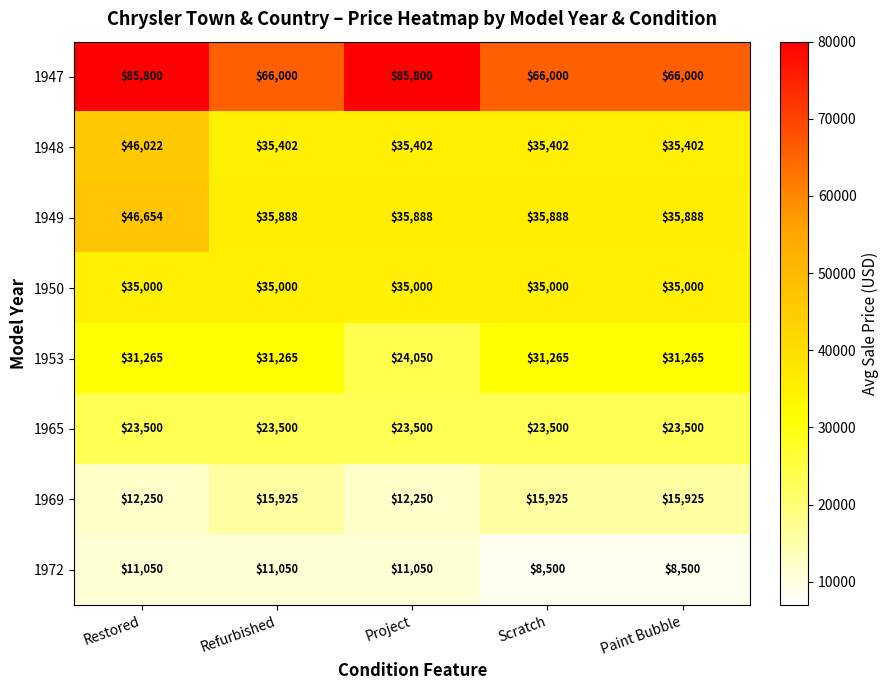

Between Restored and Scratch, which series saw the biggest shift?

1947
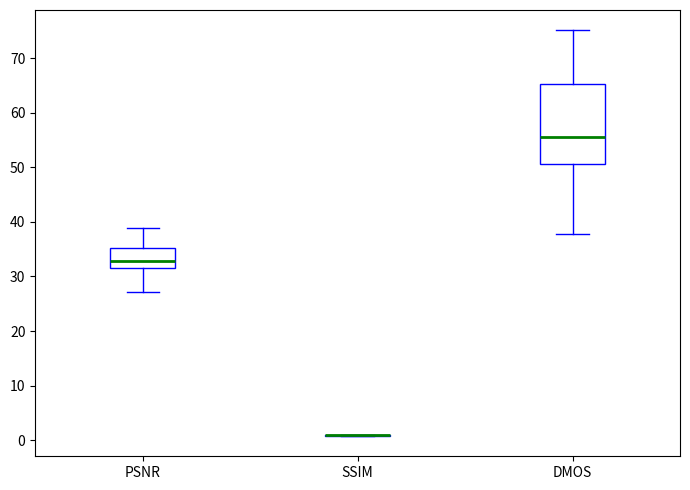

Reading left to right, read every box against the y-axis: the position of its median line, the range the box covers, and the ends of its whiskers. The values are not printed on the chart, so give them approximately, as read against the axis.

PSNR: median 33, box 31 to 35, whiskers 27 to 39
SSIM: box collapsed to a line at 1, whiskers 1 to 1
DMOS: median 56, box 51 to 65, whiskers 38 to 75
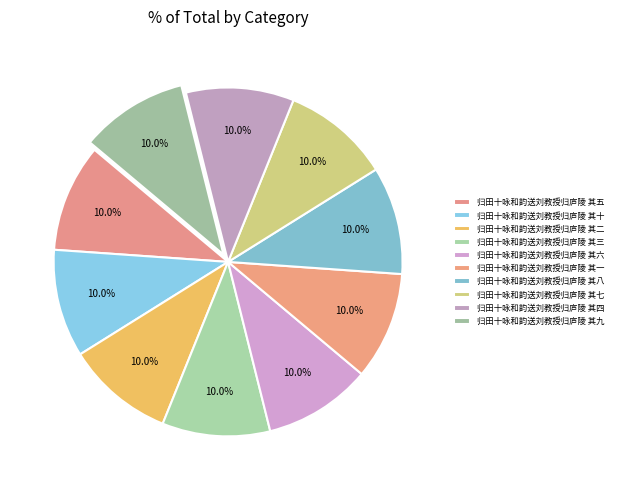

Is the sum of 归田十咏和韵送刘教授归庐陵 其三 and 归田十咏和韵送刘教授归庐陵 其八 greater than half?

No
════
Your task> Substitute "category" for "series" everywhere in the listing above and reproduce the rest unchanged, leaving out the pictures.

Task result>
Between Restored and Scratch, which category saw the biggest shift?

1947

Reading left to right, read every box against the y-axis: the position of its median line, the range the box covers, and the ends of its whiskers. The values are not printed on the chart, so give them approximately, as read against the axis.

PSNR: median 33, box 31 to 35, whiskers 27 to 39
SSIM: box collapsed to a line at 1, whiskers 1 to 1
DMOS: median 56, box 51 to 65, whiskers 38 to 75

Is the sum of 归田十咏和韵送刘教授归庐陵 其三 and 归田十咏和韵送刘教授归庐陵 其八 greater than half?

No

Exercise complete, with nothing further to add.